Colorectal Cancer Survivors
For the more than 1 million colorectal cancer survivors in the United States, (2) the prompt detection of recurrent disease can result in improved survival and potential cure. The risk of recurrence is highest in the first five years following resection; thus, frequent follow-up and surveillance have been recommended during this time (Table 2). (5,6) Although a recent meta-analysis (5,19) has shown a survival benefit of 19 percent at five years in patients undergoing intensive follow-up, the American Society of Clinical Oncology (20) and the National Comprehensive Care Network (NCCN) (7) guidelines have limited their follow-up recommendations to history taking, physical examination, carcinoembryonic antigen testing, and colonoscopy. Interpretation of the meta-analysis is complicated by the variety of tests and follow-up schedules used in the studies reviewed. While in this meta-analysis more intensive follow-up was associated with an overall survival benefit, it is not possible to infer an optimal combination of tests or frequency of clinical follow-up for intensive colorectal cancer surveillance. (5)
History taking, physical examinations, and carcinoembryonic antigen monitoring are recommended every three months for the first two years following treatment, and then every six months for the next three years (7,20) (Table 2). (5,6) Patients with carcinoembryonic antigen elevations should be investigated with computed tomography (CT), positron-emission tomography, or colonoscopy, as appropriate, to identify the site of recurrence and its potential for resection.
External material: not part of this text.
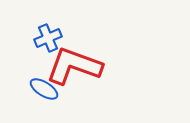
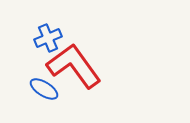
red L-shape: rotated 34 degrees clockwise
Elevated carcinoembryonic antigen levels may precede symptoms by as much as three to eight months. (21) Surveillance colonoscopy is recommended 12 months postoperatively, provided a full colonoscopy was performed before surgery (at six months if otherwise), and then every three to five years if no abnormalities are detected. (7) Use of routine chest radiographs for annual follow-up is not recommended. (7)
Many survivors of colorectal cancer need to adapt to treatment-associated effects such as fecal incontinence and adhesions. Radiation therapy can cause persistent diarrhea and episodic bleeding resulting from radiation proctitis. This may be treated symptomatically (22) with antimotility agents such as loperamide (Imodium). In severe radiation proctitis, a short course of hydrocortisone foam enemas may be beneficial. Family physicians should be alert to the challenges of ostomy care, including issues of body image and sexuality. (23) Consultation with an ostomy specialist can help family physicians develop individualized treatment recommendations and supportive care.